» Exercise
Can you continue the commentary below on the media and political response to the Tucson tragedy, starting right after its last sentence?

» Excerpt to read
════════════════════
True to our way, this week’s print, broadcast and digital media are consumed with a single story — the tragedy of Tucson.  Expect that to be the case for a few days longer and then for it to recede, dramatically so if some other big news crowds it out.  Yes, that’s our way.


The President will be on site tomorrow and, again as is our way, he’s being given all kinds of advice about tone and message.  Don’t make it political, don’t point any fingers, and don’t above all tell the nation what it needs to here.  A sincere I feel/share your/our pain will suffice.  Perhaps that’s the right message for what will be a memorial event, but as suggested in my most recent post, we need another Philadelphia speech, and need it soon.


It seems that Tucson (beyond giving the various media the kind of sensational story they love most) is tailor made for columnists and bloggers (myself included).  Some see this as a teaching moment, which it surely might be, but don’t hold your breath.  There is a lot of finger pointing (from people whose political views I largely share) and a lot of well-reasoned argument against extrapolating too much from this singular event (from those whose political views I largely don’t share).  What strikes me about them all is the bottom line consistency of message across the spectrum — horrendous, but not my fault.
════════════════════
» Exercise data
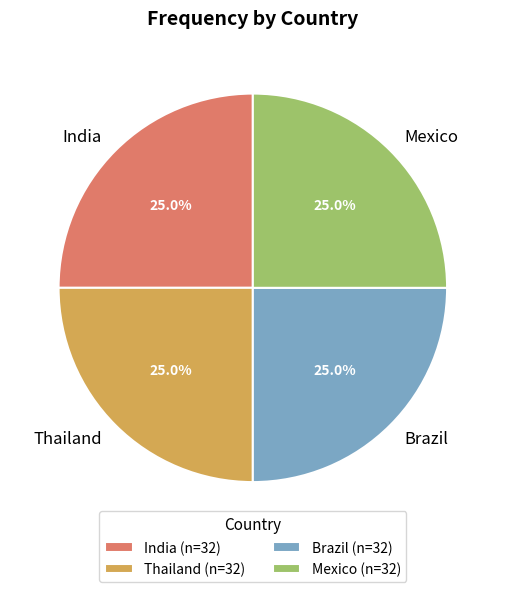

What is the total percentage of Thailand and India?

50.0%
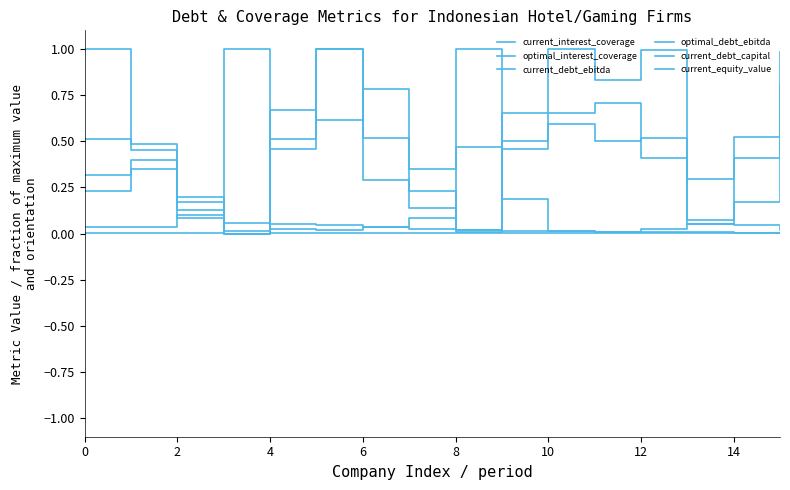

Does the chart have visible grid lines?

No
════════════════════
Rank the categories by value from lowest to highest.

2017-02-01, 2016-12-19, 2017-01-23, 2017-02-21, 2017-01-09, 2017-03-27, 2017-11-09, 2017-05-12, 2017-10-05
════════════════════
» Written answer
Writers to the left of center generally point fingers at the fire in the theater rhetoric and worse of the right.  They rail against any suggestion that the left has played a role in our overheated atmosphere and most especially against the idea of equal excess, much less moral equivalency.  Their counterparts, often employing an assassination history lesson, essentially ask us to consider this a freestanding one off.  The work of a disturbed individual.  Some have documented how the left has also put violent metaphors forward.  Not our fault, any and all of us.


In watching this dancing around, the attributing and denying blame, I could not help but think of the Holocaust and specifically about the wide-spread assumption of guilt taken on by a generation of young Germans, many of whose parents were not even born at the end of World War II.  I also thought about my feeling of personal having wrong doing during the days of slavery, despite having been born only a month after my refugee parents landed in New York many years after.  Obviously, my German Jewish ancestors had no part in what led to the Civil War, a conflict that I nonetheless consider part of my own history.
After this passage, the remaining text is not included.